→ Requirement
Write out the lines below verbatim, starting at the line containing "genus: Pontia" and continuing down through the line containing "family: Rhopalidae", both included.

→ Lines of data

==================================================

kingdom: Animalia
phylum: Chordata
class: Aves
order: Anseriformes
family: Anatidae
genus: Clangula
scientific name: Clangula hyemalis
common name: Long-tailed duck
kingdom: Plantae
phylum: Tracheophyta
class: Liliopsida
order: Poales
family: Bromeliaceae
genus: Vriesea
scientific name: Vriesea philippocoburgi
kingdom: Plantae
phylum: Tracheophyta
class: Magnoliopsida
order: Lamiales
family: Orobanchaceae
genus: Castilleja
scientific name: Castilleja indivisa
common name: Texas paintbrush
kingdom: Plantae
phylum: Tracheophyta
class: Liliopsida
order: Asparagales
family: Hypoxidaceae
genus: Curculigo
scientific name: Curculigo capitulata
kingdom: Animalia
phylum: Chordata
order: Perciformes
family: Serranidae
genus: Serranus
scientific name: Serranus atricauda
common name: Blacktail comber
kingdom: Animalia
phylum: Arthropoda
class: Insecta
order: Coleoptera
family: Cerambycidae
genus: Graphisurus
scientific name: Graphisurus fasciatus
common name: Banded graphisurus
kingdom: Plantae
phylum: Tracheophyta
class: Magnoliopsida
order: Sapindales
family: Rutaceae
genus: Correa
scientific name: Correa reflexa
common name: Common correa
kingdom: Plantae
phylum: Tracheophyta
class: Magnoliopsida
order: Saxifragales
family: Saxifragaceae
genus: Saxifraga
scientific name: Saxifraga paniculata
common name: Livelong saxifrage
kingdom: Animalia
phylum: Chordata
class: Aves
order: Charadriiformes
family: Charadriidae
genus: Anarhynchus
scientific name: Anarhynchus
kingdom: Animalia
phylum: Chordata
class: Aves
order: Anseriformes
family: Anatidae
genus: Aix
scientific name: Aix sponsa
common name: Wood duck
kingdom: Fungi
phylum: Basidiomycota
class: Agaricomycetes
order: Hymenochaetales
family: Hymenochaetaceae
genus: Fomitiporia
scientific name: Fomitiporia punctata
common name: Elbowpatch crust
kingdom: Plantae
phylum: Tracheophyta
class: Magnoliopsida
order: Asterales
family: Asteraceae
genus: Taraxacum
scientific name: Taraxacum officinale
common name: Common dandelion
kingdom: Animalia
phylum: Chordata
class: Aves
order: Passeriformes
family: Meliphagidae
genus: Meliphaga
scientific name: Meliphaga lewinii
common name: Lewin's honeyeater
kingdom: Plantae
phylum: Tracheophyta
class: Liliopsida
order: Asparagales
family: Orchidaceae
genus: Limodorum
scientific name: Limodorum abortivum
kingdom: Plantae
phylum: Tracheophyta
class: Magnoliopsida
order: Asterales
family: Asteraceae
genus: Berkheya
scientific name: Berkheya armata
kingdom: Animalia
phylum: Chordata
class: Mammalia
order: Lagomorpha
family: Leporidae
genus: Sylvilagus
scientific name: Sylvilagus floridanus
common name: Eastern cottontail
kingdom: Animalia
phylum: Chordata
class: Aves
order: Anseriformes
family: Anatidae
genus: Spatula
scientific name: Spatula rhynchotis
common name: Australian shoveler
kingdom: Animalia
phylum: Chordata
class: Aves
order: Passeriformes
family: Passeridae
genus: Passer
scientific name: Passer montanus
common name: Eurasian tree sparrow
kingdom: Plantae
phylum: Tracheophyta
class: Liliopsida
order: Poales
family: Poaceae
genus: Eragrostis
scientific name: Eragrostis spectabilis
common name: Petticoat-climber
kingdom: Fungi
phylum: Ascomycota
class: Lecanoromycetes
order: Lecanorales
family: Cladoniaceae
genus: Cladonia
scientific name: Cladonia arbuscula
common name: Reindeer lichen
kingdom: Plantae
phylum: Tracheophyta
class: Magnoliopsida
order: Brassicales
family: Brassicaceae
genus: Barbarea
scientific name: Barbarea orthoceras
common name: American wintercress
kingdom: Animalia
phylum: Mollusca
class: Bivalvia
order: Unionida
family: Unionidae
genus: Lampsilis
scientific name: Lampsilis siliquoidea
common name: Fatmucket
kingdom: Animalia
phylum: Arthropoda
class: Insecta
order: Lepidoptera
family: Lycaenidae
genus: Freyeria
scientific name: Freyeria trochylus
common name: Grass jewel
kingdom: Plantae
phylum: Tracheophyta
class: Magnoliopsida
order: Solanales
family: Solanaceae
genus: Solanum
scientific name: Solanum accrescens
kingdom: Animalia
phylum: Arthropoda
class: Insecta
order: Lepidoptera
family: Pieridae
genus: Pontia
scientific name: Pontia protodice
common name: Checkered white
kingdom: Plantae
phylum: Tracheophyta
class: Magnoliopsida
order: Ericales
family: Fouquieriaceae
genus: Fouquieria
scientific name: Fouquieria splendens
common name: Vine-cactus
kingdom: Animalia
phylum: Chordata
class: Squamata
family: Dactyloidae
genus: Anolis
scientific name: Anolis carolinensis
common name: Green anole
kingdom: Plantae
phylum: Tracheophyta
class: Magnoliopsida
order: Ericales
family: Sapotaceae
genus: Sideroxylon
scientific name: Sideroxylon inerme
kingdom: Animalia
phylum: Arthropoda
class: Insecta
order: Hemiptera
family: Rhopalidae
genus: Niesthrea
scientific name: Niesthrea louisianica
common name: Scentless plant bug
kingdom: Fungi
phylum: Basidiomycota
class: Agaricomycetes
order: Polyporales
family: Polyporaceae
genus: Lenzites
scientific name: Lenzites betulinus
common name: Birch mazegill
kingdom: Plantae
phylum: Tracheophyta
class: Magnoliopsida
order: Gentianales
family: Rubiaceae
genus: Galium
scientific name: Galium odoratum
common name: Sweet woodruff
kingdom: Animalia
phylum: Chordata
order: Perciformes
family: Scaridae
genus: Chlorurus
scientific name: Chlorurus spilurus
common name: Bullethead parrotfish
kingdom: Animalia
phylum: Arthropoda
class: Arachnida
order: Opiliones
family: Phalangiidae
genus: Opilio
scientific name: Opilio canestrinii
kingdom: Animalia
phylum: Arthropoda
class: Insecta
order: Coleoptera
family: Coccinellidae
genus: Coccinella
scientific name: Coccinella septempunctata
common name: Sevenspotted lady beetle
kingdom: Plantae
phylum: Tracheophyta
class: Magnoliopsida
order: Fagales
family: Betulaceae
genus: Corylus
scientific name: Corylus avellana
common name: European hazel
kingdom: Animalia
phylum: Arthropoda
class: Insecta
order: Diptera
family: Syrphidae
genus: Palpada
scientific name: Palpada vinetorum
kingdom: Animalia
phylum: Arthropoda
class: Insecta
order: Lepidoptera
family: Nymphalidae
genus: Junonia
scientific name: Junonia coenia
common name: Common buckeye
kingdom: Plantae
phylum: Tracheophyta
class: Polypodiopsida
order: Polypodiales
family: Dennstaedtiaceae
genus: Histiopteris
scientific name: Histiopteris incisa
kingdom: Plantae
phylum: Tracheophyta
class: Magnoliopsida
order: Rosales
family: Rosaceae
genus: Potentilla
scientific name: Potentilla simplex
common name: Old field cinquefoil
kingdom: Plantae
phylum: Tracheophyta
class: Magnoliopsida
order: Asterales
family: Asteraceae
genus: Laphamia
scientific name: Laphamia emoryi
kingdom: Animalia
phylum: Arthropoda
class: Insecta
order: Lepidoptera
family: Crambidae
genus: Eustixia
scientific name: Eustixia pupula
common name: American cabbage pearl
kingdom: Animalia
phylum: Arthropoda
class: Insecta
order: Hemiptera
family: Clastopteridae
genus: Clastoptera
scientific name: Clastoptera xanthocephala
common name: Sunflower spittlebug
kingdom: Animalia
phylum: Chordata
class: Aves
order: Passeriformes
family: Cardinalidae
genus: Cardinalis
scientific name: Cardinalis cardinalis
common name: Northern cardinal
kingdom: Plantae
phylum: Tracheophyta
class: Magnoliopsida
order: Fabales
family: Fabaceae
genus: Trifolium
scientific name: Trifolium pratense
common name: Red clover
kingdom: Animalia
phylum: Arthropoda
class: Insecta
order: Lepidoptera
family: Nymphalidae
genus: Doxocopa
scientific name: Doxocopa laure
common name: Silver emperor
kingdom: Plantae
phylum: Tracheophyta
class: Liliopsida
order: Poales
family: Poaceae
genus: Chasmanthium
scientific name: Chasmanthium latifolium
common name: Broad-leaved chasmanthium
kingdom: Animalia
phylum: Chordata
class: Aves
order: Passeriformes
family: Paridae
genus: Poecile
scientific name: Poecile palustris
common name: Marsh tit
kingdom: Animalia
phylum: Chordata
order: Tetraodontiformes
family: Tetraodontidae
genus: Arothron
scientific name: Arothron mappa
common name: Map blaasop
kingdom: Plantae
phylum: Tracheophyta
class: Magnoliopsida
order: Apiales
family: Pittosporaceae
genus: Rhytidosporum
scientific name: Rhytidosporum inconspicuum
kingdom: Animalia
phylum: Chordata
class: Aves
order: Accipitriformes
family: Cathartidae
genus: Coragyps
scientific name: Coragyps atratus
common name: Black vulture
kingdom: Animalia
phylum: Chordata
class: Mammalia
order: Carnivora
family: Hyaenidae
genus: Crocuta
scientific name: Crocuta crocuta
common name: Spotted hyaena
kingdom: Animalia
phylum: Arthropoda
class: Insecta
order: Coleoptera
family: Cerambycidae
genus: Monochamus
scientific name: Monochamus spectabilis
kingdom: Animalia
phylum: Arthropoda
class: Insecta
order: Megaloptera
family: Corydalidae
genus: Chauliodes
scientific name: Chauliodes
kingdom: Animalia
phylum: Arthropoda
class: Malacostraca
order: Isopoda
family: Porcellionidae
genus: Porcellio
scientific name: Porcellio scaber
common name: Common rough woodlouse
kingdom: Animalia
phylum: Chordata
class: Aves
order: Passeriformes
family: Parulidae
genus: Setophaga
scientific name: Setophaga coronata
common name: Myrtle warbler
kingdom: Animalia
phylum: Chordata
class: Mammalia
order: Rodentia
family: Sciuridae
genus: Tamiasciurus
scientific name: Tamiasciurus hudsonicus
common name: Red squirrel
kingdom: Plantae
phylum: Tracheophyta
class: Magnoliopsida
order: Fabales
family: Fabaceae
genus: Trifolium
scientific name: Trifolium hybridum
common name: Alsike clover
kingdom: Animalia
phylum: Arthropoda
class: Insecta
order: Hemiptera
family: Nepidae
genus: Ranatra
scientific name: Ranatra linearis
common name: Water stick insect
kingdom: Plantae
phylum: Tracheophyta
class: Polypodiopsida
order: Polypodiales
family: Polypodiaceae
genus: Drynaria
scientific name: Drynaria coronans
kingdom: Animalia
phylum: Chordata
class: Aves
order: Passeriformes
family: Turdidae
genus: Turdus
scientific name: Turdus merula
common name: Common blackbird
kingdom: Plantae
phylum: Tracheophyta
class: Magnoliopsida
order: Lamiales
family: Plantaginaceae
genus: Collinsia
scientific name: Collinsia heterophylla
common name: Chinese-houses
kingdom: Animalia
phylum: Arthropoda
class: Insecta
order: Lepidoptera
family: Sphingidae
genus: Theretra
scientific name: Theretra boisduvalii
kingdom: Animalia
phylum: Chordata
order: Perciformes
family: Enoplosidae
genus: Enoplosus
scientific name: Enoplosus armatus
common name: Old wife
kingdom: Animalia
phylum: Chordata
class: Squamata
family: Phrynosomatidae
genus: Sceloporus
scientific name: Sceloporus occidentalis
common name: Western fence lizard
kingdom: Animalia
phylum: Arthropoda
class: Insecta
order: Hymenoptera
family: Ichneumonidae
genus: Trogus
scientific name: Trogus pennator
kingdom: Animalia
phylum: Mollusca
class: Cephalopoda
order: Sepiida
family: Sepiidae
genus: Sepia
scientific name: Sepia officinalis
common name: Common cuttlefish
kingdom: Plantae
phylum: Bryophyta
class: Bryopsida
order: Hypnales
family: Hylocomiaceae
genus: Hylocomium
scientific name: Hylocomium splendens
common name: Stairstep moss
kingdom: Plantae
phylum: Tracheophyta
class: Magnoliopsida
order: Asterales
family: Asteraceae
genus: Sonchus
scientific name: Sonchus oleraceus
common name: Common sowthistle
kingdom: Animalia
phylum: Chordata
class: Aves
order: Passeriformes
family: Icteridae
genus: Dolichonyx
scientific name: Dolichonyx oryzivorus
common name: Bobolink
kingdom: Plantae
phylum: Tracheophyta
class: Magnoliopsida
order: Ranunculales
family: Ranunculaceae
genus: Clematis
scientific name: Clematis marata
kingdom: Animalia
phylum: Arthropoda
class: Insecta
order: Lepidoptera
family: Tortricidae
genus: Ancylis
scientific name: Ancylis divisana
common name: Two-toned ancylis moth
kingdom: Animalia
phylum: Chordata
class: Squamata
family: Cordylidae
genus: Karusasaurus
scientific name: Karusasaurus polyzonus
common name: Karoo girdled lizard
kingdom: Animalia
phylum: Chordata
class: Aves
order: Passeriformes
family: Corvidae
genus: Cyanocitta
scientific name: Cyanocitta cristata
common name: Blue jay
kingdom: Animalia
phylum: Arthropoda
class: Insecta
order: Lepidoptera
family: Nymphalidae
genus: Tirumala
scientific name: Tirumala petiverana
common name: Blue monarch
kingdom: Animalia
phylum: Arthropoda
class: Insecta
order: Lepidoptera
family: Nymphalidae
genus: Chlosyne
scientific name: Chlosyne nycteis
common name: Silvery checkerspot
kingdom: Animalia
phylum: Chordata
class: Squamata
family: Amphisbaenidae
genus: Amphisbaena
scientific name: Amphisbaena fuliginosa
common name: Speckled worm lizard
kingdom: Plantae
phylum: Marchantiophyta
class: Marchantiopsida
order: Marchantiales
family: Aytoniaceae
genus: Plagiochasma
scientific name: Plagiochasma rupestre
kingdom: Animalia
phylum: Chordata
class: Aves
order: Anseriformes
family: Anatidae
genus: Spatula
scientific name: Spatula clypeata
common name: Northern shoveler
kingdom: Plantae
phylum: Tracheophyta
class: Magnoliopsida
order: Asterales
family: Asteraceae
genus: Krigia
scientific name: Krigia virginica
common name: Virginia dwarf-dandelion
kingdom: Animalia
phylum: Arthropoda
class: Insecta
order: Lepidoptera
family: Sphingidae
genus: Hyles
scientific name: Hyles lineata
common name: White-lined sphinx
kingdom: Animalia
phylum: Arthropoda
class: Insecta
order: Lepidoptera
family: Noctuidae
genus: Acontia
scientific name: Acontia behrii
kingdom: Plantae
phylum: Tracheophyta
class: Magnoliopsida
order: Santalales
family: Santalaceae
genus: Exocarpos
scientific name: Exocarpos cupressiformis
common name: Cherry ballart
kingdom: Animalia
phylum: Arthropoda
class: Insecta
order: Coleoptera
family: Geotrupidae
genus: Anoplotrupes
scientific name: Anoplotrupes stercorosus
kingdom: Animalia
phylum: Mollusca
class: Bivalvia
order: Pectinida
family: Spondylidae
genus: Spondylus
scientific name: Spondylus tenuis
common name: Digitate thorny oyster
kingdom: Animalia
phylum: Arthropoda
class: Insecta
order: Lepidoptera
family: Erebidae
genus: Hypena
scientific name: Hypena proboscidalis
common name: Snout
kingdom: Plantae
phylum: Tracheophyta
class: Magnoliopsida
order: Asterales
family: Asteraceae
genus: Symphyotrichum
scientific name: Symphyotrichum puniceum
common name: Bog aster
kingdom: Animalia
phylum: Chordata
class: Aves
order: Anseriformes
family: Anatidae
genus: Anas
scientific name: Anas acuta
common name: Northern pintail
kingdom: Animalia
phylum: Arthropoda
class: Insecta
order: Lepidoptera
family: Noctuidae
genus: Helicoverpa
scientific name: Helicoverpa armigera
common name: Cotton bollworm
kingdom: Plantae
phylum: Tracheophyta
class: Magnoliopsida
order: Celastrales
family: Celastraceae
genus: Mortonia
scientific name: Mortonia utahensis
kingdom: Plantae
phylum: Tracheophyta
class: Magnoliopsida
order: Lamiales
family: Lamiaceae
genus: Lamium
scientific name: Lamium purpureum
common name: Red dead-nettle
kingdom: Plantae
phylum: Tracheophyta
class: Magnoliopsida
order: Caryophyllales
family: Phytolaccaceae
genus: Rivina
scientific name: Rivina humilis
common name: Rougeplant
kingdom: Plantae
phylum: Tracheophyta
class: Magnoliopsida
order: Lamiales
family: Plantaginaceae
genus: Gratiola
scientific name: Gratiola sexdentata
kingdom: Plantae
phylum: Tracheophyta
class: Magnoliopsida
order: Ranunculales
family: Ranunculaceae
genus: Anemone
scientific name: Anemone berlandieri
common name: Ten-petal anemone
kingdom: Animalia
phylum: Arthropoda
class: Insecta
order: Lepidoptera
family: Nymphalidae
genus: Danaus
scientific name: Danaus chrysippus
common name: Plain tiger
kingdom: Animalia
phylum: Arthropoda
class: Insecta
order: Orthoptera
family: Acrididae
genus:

==================================================

→ Exercise solution
genus: Pontia
scientific name: Pontia protodice
common name: Checkered white
kingdom: Plantae
phylum: Tracheophyta
class: Magnoliopsida
order: Ericales
family: Fouquieriaceae
genus: Fouquieria
scientific name: Fouquieria splendens
common name: Vine-cactus
kingdom: Animalia
phylum: Chordata
class: Squamata
family: Dactyloidae
genus: Anolis
scientific name: Anolis carolinensis
common name: Green anole
kingdom: Plantae
phylum: Tracheophyta
class: Magnoliopsida
order: Ericales
family: Sapotaceae
genus: Sideroxylon
scientific name: Sideroxylon inerme
kingdom: Animalia
phylum: Arthropoda
class: Insecta
order: Hemiptera
family: Rhopalidae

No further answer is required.